**Directive:**
Only one stretch of the data below is wanted: the lines starting at the one with "la disabilità. Con" and ending at the one with "página de perfil.", both included, given again exactly.
===== Supplied material =====
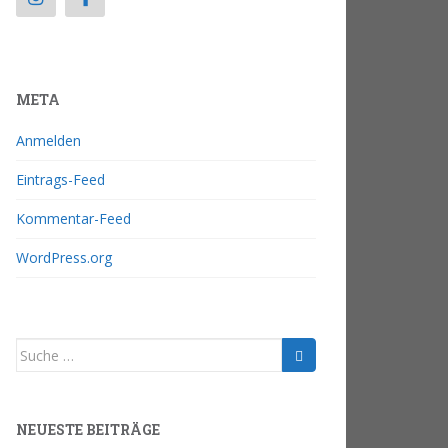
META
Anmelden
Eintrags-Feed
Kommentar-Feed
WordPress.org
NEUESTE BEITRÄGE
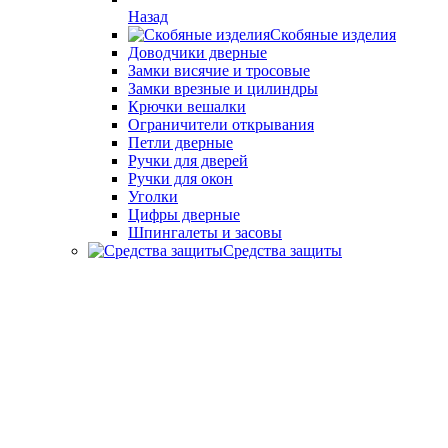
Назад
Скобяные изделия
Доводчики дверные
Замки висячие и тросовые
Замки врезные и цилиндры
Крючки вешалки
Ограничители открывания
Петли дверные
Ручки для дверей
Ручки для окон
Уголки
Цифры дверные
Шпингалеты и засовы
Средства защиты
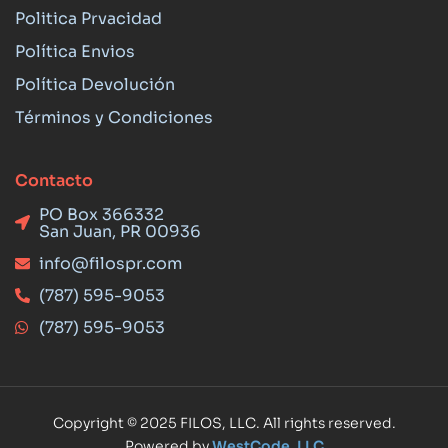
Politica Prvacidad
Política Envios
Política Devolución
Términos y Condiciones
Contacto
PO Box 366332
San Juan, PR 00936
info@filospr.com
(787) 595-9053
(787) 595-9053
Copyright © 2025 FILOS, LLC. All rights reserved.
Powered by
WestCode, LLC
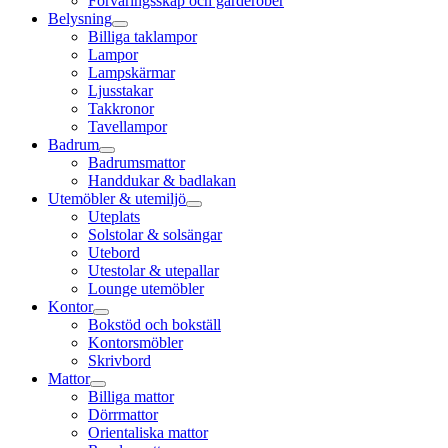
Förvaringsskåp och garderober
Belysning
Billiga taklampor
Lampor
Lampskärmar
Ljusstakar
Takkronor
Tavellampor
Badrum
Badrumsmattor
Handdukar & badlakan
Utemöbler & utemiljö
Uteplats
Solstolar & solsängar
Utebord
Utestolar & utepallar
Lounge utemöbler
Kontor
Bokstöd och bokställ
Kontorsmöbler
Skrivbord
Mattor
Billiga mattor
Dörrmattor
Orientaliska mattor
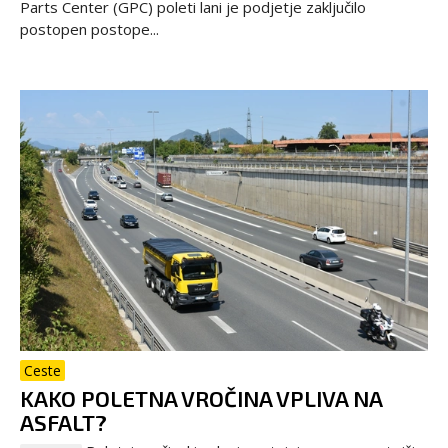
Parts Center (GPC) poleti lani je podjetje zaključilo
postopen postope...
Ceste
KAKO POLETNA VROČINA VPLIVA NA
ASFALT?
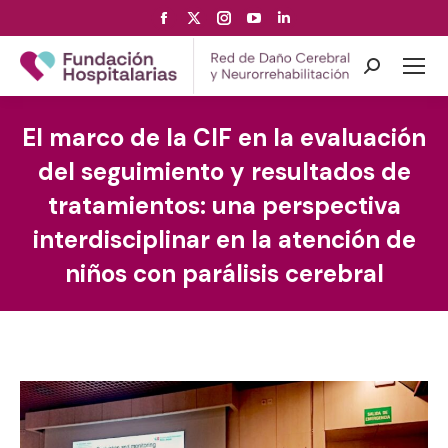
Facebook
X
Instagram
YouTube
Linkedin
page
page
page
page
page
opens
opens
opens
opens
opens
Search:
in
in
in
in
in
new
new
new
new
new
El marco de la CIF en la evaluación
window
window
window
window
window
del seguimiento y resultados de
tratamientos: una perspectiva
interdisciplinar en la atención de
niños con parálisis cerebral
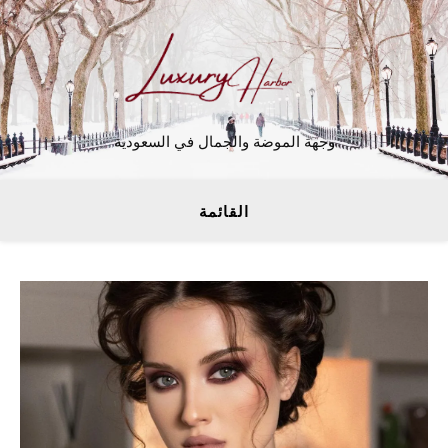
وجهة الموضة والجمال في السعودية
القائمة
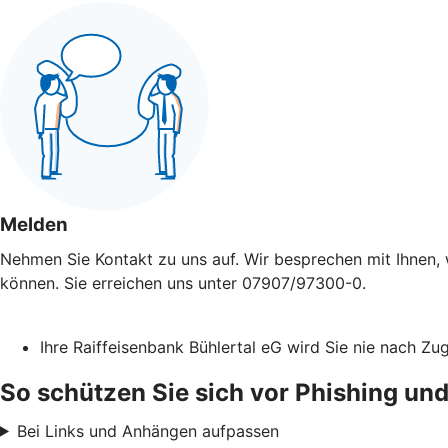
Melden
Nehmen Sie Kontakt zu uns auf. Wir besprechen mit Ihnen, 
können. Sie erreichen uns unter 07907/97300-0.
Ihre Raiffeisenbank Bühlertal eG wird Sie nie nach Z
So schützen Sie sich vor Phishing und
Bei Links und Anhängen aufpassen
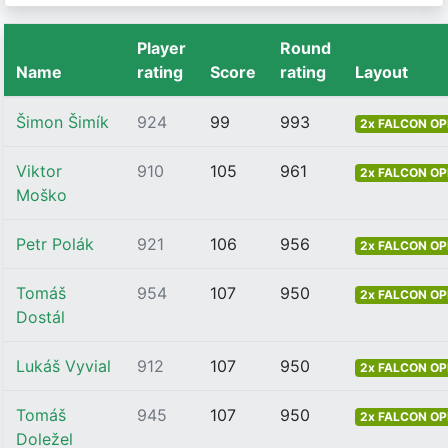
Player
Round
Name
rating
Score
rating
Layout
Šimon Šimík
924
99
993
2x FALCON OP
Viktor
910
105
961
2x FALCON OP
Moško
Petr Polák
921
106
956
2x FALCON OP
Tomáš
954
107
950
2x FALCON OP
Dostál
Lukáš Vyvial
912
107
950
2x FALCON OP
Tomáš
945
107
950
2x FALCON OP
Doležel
=====
===== Supplied material =====
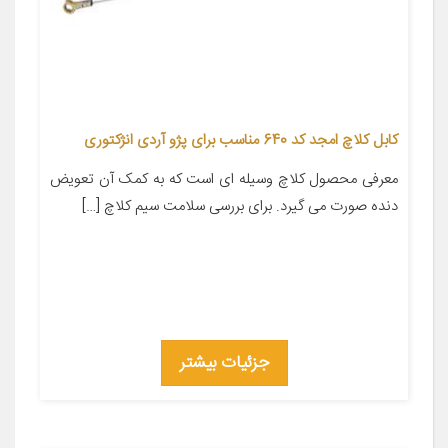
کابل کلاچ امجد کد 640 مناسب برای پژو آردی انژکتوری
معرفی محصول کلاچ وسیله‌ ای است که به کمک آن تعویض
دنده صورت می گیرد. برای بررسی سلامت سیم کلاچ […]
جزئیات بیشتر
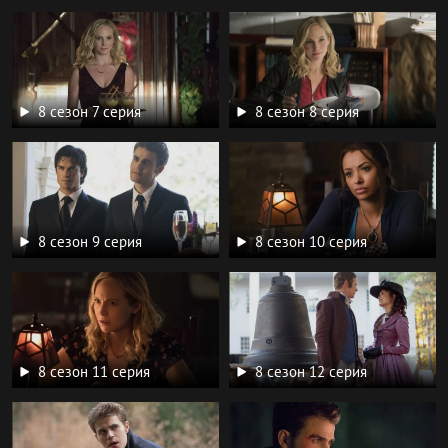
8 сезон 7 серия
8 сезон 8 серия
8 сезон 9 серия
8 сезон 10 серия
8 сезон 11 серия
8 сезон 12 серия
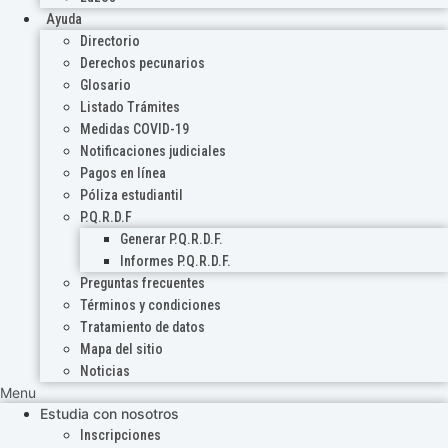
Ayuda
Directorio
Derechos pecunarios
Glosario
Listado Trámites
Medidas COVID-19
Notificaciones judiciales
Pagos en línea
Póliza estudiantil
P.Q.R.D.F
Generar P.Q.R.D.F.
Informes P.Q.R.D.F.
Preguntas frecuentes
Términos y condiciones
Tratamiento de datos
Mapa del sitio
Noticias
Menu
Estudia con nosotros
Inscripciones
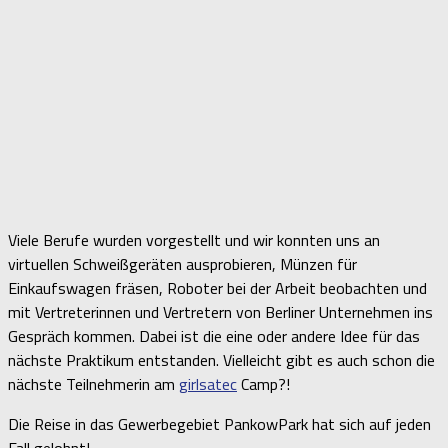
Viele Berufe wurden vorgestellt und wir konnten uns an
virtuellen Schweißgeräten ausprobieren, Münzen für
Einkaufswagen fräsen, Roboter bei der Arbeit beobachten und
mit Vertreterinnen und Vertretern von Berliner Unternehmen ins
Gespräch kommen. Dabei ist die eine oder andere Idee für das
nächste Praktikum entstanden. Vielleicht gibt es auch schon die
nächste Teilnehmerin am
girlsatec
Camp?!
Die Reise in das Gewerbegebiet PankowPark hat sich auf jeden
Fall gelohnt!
=====
===== Supplied material =====
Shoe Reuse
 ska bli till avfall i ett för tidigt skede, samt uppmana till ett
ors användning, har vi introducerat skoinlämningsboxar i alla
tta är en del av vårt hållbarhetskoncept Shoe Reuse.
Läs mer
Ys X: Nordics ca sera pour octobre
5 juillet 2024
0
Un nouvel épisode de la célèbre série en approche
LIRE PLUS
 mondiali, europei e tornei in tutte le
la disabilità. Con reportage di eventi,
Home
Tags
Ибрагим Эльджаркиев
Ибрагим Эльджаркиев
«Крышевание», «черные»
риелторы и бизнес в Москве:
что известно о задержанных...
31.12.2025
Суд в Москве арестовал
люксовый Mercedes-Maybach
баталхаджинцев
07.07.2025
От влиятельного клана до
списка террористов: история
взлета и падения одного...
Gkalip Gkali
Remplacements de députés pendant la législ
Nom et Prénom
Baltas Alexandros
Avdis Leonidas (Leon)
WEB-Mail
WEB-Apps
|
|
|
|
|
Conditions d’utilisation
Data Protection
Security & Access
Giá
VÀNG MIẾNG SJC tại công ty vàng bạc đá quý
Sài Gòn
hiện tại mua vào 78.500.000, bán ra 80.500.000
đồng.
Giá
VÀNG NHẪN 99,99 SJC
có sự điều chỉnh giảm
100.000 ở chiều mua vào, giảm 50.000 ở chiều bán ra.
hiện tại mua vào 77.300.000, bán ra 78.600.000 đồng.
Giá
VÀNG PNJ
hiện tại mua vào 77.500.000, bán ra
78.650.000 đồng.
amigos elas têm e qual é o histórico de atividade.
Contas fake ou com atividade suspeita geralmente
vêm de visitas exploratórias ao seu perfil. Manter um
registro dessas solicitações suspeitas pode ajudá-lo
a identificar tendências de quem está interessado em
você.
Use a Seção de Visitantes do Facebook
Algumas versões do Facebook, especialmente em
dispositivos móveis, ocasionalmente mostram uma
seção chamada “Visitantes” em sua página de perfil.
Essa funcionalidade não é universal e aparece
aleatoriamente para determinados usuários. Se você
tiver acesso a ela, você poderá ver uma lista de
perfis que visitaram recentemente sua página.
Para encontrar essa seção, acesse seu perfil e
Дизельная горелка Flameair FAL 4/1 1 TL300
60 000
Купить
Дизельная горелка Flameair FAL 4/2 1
=====
**Solution to this task:**
la disabilità. Con reportage di eventi,
Home
Tags
Ибрагим Эльджаркиев
Ибрагим Эльджаркиев
«Крышевание», «черные»
риелторы и бизнес в Москве:
что известно о задержанных...
31.12.2025
Суд в Москве арестовал
люксовый Mercedes-Maybach
баталхаджинцев
07.07.2025
От влиятельного клана до
списка террористов: история
взлета и падения одного...
Gkalip Gkali
Remplacements de députés pendant la législ
Nom et Prénom
Baltas Alexandros
Avdis Leonidas (Leon)
WEB-Mail
WEB-Apps
|
|
|
|
|
Conditions d’utilisation
Data Protection
Security & Access
Giá
VÀNG MIẾNG SJC tại công ty vàng bạc đá quý
Sài Gòn
hiện tại mua vào 78.500.000, bán ra 80.500.000
đồng.
Giá
VÀNG NHẪN 99,99 SJC
có sự điều chỉnh giảm
100.000 ở chiều mua vào, giảm 50.000 ở chiều bán ra.
hiện tại mua vào 77.300.000, bán ra 78.600.000 đồng.
Giá
VÀNG PNJ
hiện tại mua vào 77.500.000, bán ra
78.650.000 đồng.
amigos elas têm e qual é o histórico de atividade.
Contas fake ou com atividade suspeita geralmente
vêm de visitas exploratórias ao seu perfil. Manter um
registro dessas solicitações suspeitas pode ajudá-lo
a identificar tendências de quem está interessado em
você.
Use a Seção de Visitantes do Facebook
Algumas versões do Facebook, especialmente em
dispositivos móveis, ocasionalmente mostram uma
seção chamada “Visitantes” em sua página de perfil.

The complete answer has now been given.